Task item: Please return the listing exactly as written, but without its pictures.

Input records:

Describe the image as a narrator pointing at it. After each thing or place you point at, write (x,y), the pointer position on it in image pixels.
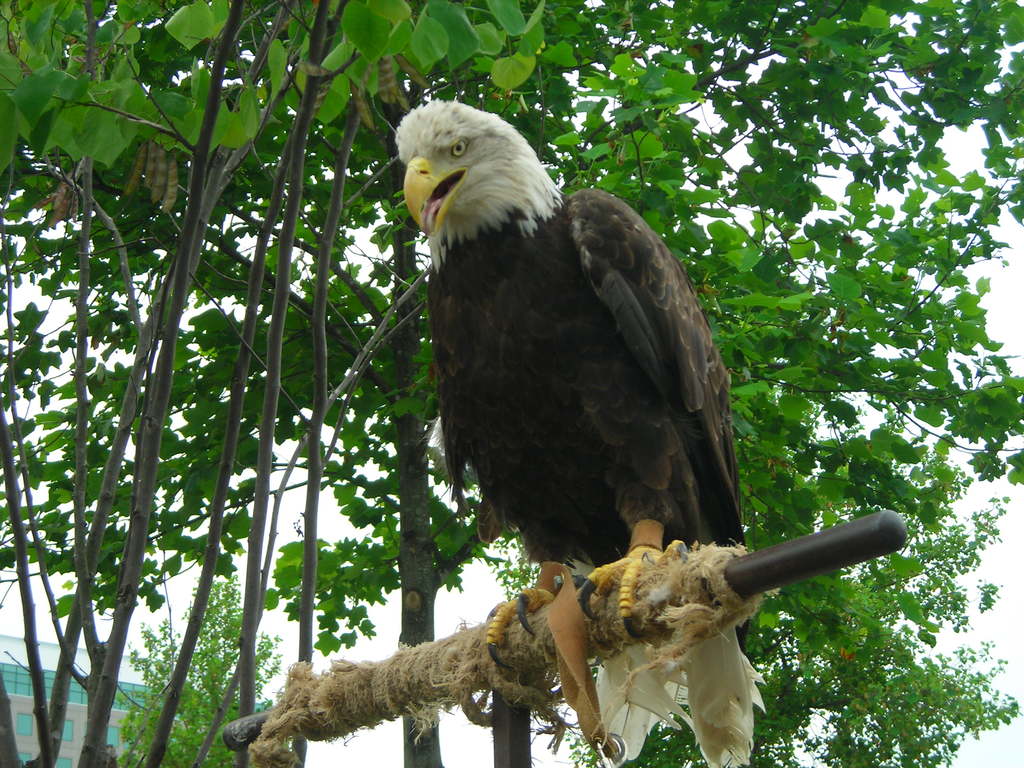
Front we can see a bird (530,288). Background (271,369) there are trees (278,306). This is building (24,718) with windows (23,720).
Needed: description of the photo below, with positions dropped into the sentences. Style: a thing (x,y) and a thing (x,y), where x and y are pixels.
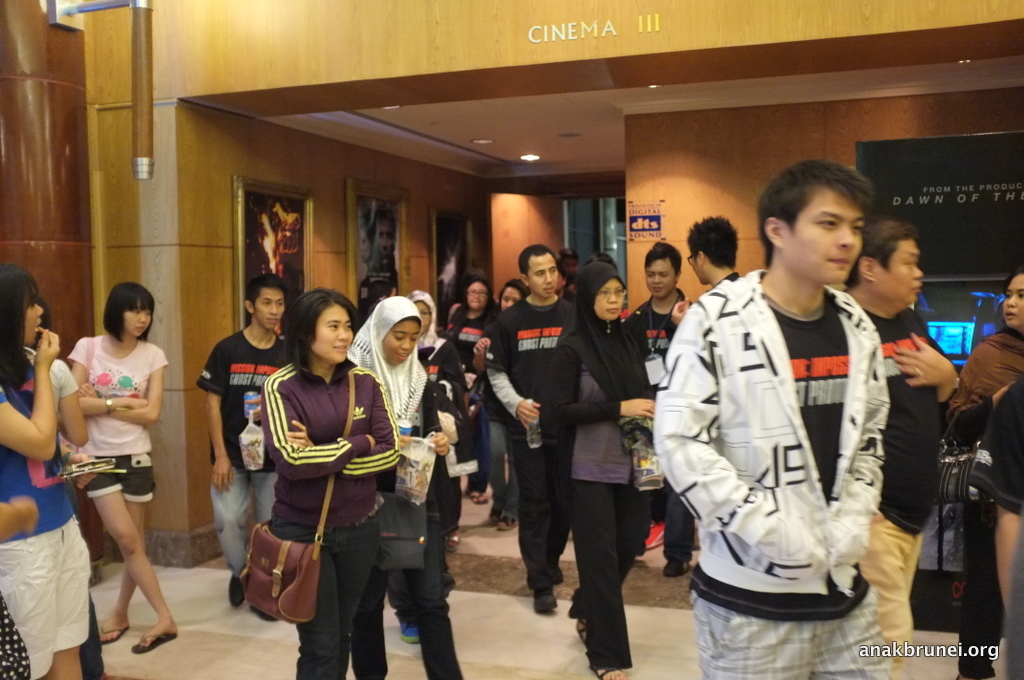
In this image we can see a few people (371,377) standing and holding some objects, we can see the wall (416,234) with some different photo frames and a poster (987,309) with some text (926,203) and image (930,328), at the top of the roof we can see some lights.
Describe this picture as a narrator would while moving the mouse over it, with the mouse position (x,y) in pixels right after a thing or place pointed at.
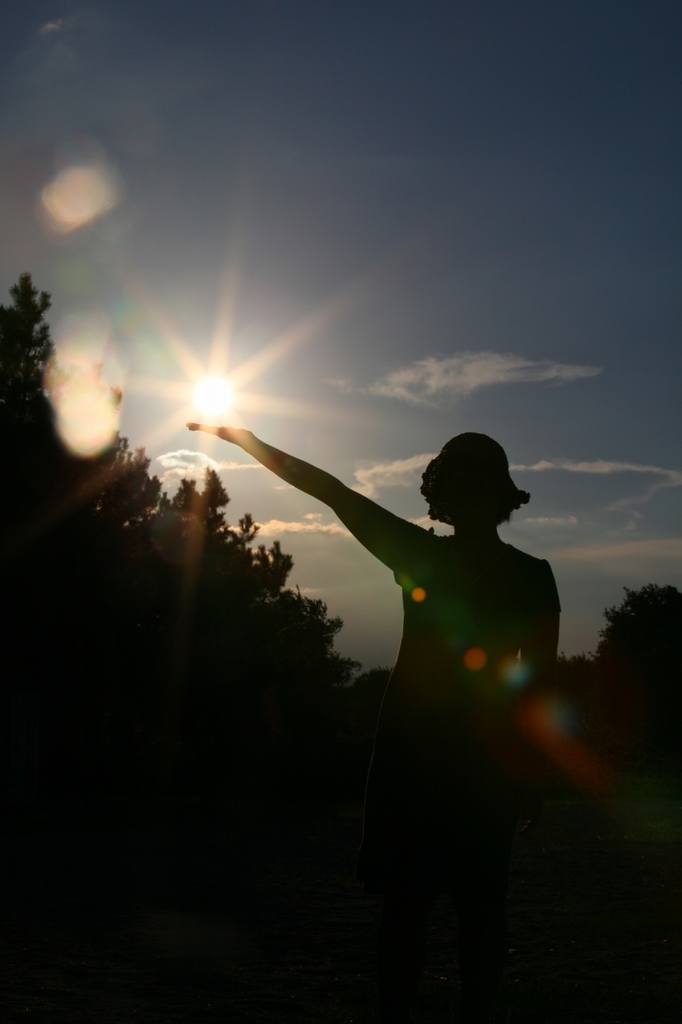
In this image there is a woman (448,696) standing, in the background (77,698) there are trees (325,639) and there is a sun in the sky (235,403).
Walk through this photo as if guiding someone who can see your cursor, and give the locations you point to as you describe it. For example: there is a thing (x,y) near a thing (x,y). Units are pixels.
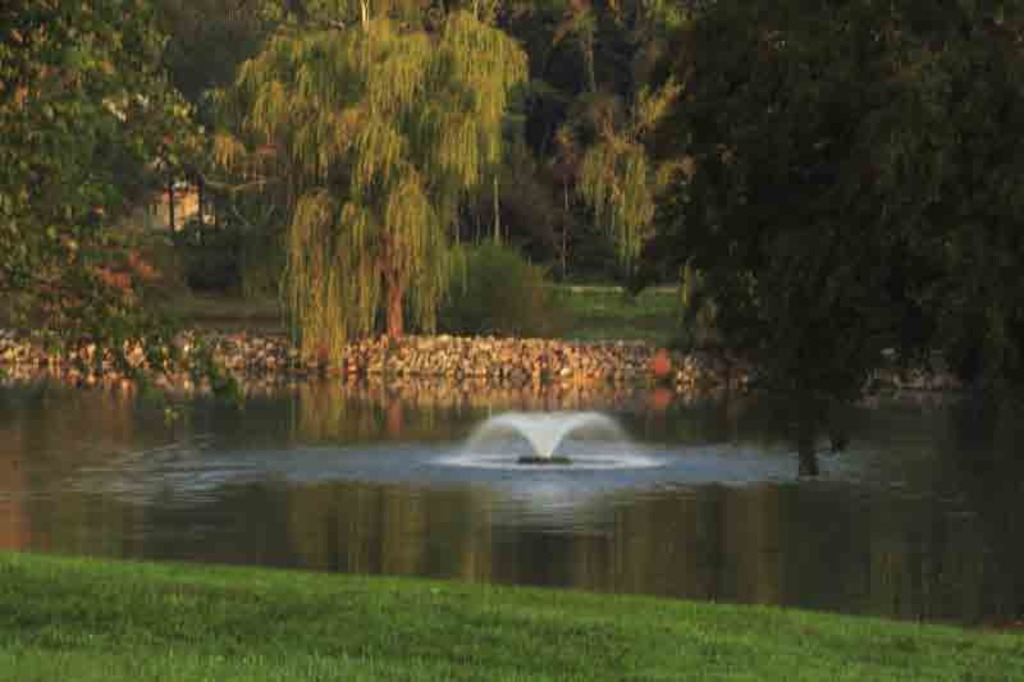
In the center of the image (552,450) we can fountain (536,456), water (620,431) in a pond (499,490). In the foreground (237,634) we can see a grassy field (302,644). In the background (424,234), we can see a group of trees (408,225) and some rocks (506,369).
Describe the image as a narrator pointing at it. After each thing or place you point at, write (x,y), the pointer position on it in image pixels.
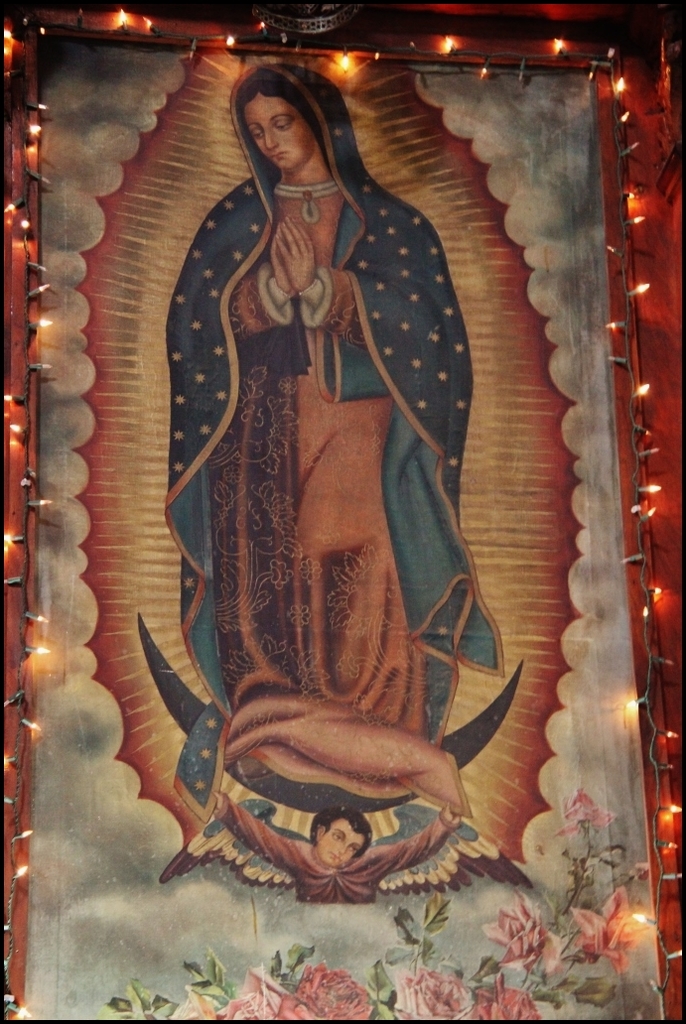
This image consists of a frame (425,39) along with lights (356,44). In which there is a picture (371,928) of a woman (261,704) and a boy (333,879). At the bottom (404,919), there are flowers (268,995).
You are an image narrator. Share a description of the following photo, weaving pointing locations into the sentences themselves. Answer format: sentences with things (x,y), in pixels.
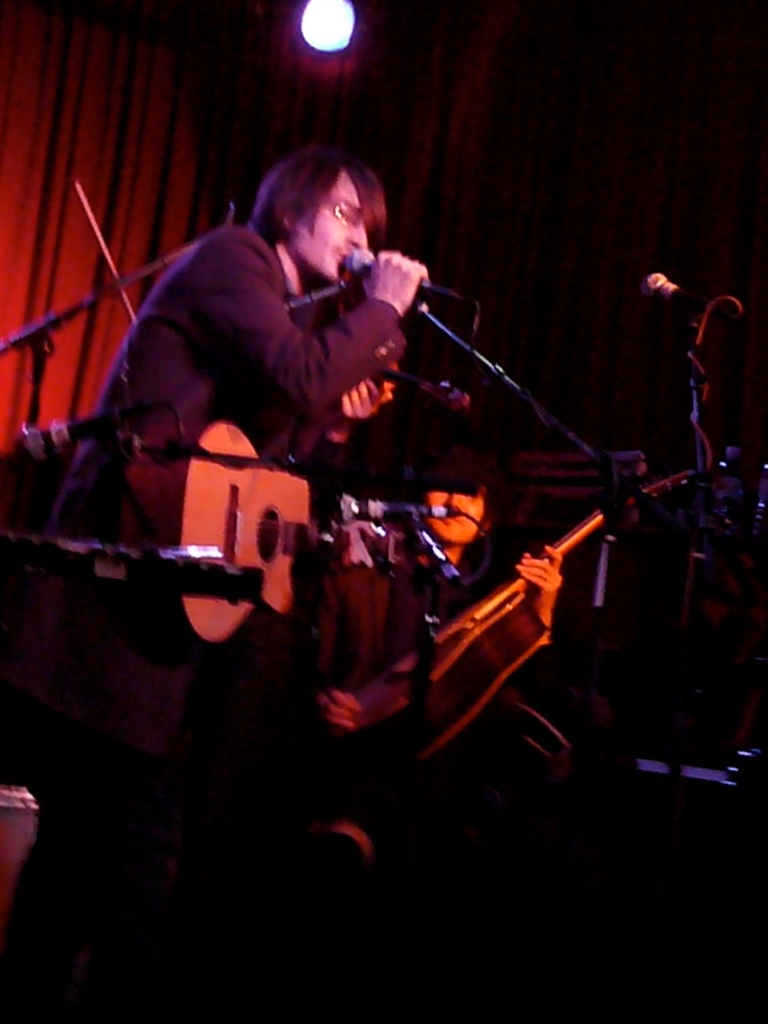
a person (258,389) is standing, singing holding a guitar (258,553). behind him there is another person (527,576) holding guitar (454,634). at the back (134,206) there are curtains (211,171) and a light (332,25) on top (331,14).
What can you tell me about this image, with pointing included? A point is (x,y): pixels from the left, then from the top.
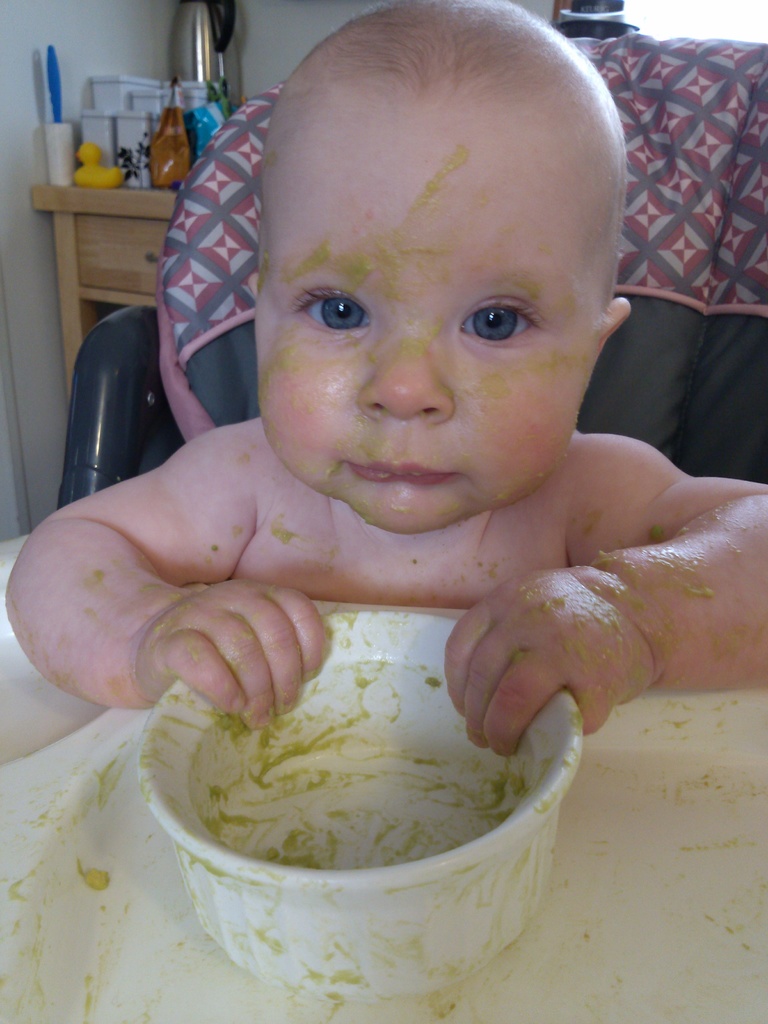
In this picture I can see there is a small infant (457,571) sitting on the chair (166,345) and there is a table (112,803) here, there is a bowl (337,893) on it and there is a table (98,271) in the backdrop (66,318) and there are few objects (148,144) placed on the table (78,261) and there is a window (682,3) on to right (645,13).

Response to the task:
Describe the image as a narrator pointing at it. After each thing or place you point at, write (x,y), the pointer position on it in image pixels.
Front we can see a bird (530,288). Background (271,369) there are trees (278,306). This is building (24,718) with windows (23,720).
Needed: description of the photo below, with positions dropped into the sentences. Style: a thing (x,y) and a thing (x,y), where x and y are pixels.
In this image we can see a few people (371,377) standing and holding some objects, we can see the wall (416,234) with some different photo frames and a poster (987,309) with some text (926,203) and image (930,328), at the top of the roof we can see some lights.
Describe this picture as a narrator would while moving the mouse over it, with the mouse position (x,y) in pixels right after a thing or place pointed at.
In this image there is a woman (448,696) standing, in the background (77,698) there are trees (325,639) and there is a sun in the sky (235,403).
Walk through this photo as if guiding someone who can see your cursor, and give the locations you point to as you describe it. For example: there is a thing (x,y) near a thing (x,y). Units are pixels.
In the center of the image (552,450) we can fountain (536,456), water (620,431) in a pond (499,490). In the foreground (237,634) we can see a grassy field (302,644). In the background (424,234), we can see a group of trees (408,225) and some rocks (506,369).
Describe the image as a narrator pointing at it. After each thing or place you point at, write (x,y), the pointer position on it in image pixels.
This image consists of a frame (425,39) along with lights (356,44). In which there is a picture (371,928) of a woman (261,704) and a boy (333,879). At the bottom (404,919), there are flowers (268,995).
You are an image narrator. Share a description of the following photo, weaving pointing locations into the sentences themselves. Answer format: sentences with things (x,y), in pixels.
a person (258,389) is standing, singing holding a guitar (258,553). behind him there is another person (527,576) holding guitar (454,634). at the back (134,206) there are curtains (211,171) and a light (332,25) on top (331,14).
What can you tell me about this image, with pointing included? A point is (x,y): pixels from the left, then from the top.
In this picture I can see there is a small infant (457,571) sitting on the chair (166,345) and there is a table (112,803) here, there is a bowl (337,893) on it and there is a table (98,271) in the backdrop (66,318) and there are few objects (148,144) placed on the table (78,261) and there is a window (682,3) on to right (645,13).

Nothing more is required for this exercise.